** Records to process follows **

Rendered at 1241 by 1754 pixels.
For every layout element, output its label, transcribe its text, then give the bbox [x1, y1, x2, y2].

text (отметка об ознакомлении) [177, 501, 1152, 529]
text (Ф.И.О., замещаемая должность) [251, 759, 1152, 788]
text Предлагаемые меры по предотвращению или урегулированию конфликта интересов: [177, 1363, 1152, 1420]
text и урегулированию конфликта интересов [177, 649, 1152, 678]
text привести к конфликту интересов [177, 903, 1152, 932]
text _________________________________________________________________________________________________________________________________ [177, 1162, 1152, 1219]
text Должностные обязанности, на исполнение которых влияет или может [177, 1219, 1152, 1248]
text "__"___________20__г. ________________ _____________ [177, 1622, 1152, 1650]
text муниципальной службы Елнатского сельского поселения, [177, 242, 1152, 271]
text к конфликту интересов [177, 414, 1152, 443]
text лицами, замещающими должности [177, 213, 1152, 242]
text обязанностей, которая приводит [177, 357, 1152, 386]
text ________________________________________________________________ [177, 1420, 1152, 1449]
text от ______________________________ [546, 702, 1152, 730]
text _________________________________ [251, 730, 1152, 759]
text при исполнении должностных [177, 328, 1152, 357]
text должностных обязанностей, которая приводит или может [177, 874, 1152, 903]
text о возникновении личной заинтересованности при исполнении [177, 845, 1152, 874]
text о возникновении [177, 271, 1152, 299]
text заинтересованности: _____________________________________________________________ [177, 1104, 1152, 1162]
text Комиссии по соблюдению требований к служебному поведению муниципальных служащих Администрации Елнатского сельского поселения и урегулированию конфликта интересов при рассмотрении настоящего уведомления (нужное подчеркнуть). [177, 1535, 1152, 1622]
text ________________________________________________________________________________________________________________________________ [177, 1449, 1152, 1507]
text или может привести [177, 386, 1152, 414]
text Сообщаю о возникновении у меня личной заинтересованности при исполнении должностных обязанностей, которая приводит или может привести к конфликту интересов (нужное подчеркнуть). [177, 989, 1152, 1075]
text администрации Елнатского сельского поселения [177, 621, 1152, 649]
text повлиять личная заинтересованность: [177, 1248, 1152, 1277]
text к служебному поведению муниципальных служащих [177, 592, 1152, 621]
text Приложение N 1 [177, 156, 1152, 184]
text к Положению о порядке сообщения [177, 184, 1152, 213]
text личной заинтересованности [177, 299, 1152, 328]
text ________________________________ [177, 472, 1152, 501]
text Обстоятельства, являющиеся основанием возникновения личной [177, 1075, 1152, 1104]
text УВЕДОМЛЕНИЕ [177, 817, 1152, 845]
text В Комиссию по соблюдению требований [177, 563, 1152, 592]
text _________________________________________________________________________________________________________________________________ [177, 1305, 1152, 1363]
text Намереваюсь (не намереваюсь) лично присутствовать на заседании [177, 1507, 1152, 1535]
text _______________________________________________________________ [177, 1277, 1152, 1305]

** End of Records to process **

- _Your task_
Print out all of the data above word for word.

- _Solution below_
Rendered at 1241 by 1754 pixels.
For every layout element, output its label, transcribe its text, then give the bbox [x1, y1, x2, y2].

text (отметка об ознакомлении) [177, 501, 1152, 529]
text (Ф.И.О., замещаемая должность) [251, 759, 1152, 788]
text Предлагаемые меры по предотвращению или урегулированию конфликта интересов: [177, 1363, 1152, 1420]
text и урегулированию конфликта интересов [177, 649, 1152, 678]
text привести к конфликту интересов [177, 903, 1152, 932]
text _________________________________________________________________________________________________________________________________ [177, 1162, 1152, 1219]
text Должностные обязанности, на исполнение которых влияет или может [177, 1219, 1152, 1248]
text "__"___________20__г. ________________ _____________ [177, 1622, 1152, 1650]
text муниципальной службы Елнатского сельского поселения, [177, 242, 1152, 271]
text к конфликту интересов [177, 414, 1152, 443]
text лицами, замещающими должности [177, 213, 1152, 242]
text обязанностей, которая приводит [177, 357, 1152, 386]
text ________________________________________________________________ [177, 1420, 1152, 1449]
text от ______________________________ [546, 702, 1152, 730]
text _________________________________ [251, 730, 1152, 759]
text при исполнении должностных [177, 328, 1152, 357]
text должностных обязанностей, которая приводит или может [177, 874, 1152, 903]
text о возникновении личной заинтересованности при исполнении [177, 845, 1152, 874]
text о возникновении [177, 271, 1152, 299]
text заинтересованности: _____________________________________________________________ [177, 1104, 1152, 1162]
text Комиссии по соблюдению требований к служебному поведению муниципальных служащих Администрации Елнатского сельского поселения и урегулированию конфликта интересов при рассмотрении настоящего уведомления (нужное подчеркнуть). [177, 1535, 1152, 1622]
text ________________________________________________________________________________________________________________________________ [177, 1449, 1152, 1507]
text или может привести [177, 386, 1152, 414]
text Сообщаю о возникновении у меня личной заинтересованности при исполнении должностных обязанностей, которая приводит или может привести к конфликту интересов (нужное подчеркнуть). [177, 989, 1152, 1075]
text администрации Елнатского сельского поселения [177, 621, 1152, 649]
text повлиять личная заинтересованность: [177, 1248, 1152, 1277]
text к служебному поведению муниципальных служащих [177, 592, 1152, 621]
text Приложение N 1 [177, 156, 1152, 184]
text к Положению о порядке сообщения [177, 184, 1152, 213]
text личной заинтересованности [177, 299, 1152, 328]
text ________________________________ [177, 472, 1152, 501]
text Обстоятельства, являющиеся основанием возникновения личной [177, 1075, 1152, 1104]
text УВЕДОМЛЕНИЕ [177, 817, 1152, 845]
text В Комиссию по соблюдению требований [177, 563, 1152, 592]
text _________________________________________________________________________________________________________________________________ [177, 1305, 1152, 1363]
text Намереваюсь (не намереваюсь) лично присутствовать на заседании [177, 1507, 1152, 1535]
text _______________________________________________________________ [177, 1277, 1152, 1305]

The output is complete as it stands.